もう2年前(2006年)の話なんで、訂正されているかもしれませんが(そうであることを願ってますが)、遊就館内の展示で「インドネシアの独立を1949年」と記述している箇所があるらしい。

情報ソース:

その113ページに在東京 インドネシア大使アブドゥル・イルサン氏とのインタビュー記事が掲載されています。同大使が執筆した書籍「インドネシア外交官の目から見た日本」(宍戸久美子訳、オフィス・プロモシ)の紹介で、「日本人がインドネシアに対し関心を払っていない例」として「遊就館の記述」が槍玉に上げられています。

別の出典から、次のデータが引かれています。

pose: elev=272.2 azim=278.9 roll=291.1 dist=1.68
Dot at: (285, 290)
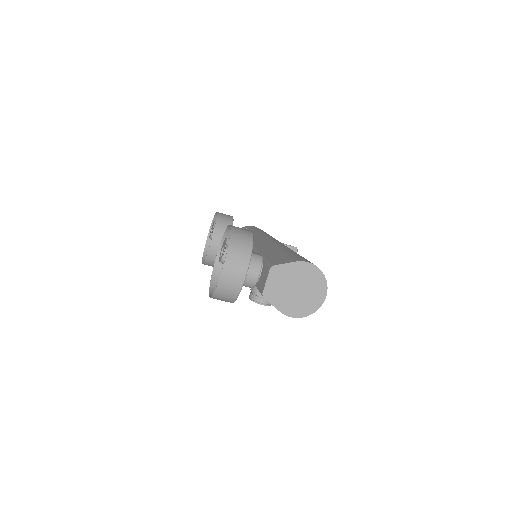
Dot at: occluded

独立記念日はインドネシアにとって極めて特別な日なんで、遊就館を見学した際の同大使の驚き・落胆は容易に想像がつきます。今度、遊就館へは行くつもりなんで、記述が訂正されているか確認してきましょう。もう2年以上前の話題であり、インドネシア大使から指摘があったわけで、直してあると思いますが。。。。

2008年6月15日追加↓

遊就館を見学してきました。アジア・アフリカ諸国の独立について展示しているパネルでは、インドネシアの独立を「1945年」と表記していました。イルサン大使のインタビュー記事にあった「インドネシア独立を1949年」と表記する展示は訂正されたものと思います。

↑2008年6月15日追加

大切なもの

建国後まだ一世紀もたっていない国家「インドネシア共和国」。国旗、国歌などとならび「独立記念日」は極めて重要な国家統合の象徴です。